Correct Answer: A,C,D
Rationale: Window guards prevent falls, locked doors limit access to hazards, and supervision at playgrounds ensures safety. Scatter rugs increase tripping risks, and pot handles should face inward to prevent burns.
A nurse in a clinic is caring for a group of infants. Which of the following findings should the nurse report as a possible indication of physical maltreatment?
- A. A hemangioma on the infant's torso
- B. A burn with splash marks on the lower right leg
- C. A large, irregular, brownish-blue area on the infant's buttock
- D. An abrasion on the back of the infant's arm
Correct Answer: B
Rationale: Splash-mark burns suggest possible abuse due to their pattern and should be reported. Hemangiomas are benign, bruises need context, and abrasions may be accidental.

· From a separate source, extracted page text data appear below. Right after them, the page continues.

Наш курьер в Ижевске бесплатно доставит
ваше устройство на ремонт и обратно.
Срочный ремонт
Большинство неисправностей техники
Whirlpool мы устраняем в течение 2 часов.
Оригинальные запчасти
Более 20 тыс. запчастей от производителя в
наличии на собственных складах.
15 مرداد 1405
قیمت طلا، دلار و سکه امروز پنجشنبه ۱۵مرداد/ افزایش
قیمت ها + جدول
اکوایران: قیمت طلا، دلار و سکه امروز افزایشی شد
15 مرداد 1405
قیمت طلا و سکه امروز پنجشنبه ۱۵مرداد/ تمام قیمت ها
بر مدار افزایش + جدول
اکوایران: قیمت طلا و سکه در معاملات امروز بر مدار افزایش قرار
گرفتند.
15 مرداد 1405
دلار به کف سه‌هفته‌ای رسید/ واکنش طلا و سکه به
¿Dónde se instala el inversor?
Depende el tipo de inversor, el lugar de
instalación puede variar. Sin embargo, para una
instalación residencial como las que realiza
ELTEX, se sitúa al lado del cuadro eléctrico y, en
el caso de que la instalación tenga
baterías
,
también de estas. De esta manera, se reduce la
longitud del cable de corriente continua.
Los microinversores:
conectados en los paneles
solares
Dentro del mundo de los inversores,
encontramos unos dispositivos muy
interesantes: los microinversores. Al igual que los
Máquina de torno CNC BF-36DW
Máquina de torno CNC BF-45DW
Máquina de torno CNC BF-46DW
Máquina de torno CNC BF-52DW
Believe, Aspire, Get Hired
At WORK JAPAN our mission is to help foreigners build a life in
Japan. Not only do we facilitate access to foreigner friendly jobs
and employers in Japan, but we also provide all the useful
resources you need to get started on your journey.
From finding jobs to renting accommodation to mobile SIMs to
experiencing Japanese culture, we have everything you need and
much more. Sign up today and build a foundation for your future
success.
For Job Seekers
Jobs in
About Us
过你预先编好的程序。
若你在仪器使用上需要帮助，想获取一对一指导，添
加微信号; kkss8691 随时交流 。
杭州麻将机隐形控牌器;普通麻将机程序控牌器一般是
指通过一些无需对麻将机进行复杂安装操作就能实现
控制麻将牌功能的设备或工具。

A nurse is contributing to the plan of care for a child who has nephrotic syndrome and a prescription for corticosteroids. Which of the following interventions should the nurse recommend?
- A. Provide a low-sodium diet.
- B. Encourage increased fluid intake.
- C. Obtain urine ketone levels weekly.
- D. Administer pancreatic enzymes with each meal.
Correct Answer: A
Rationale: A low-sodium diet manages fluid retention in nephrotic syndrome. Increased fluids worsen edema, urine ketones are irrelevant, and pancreatic enzymes are not indicated.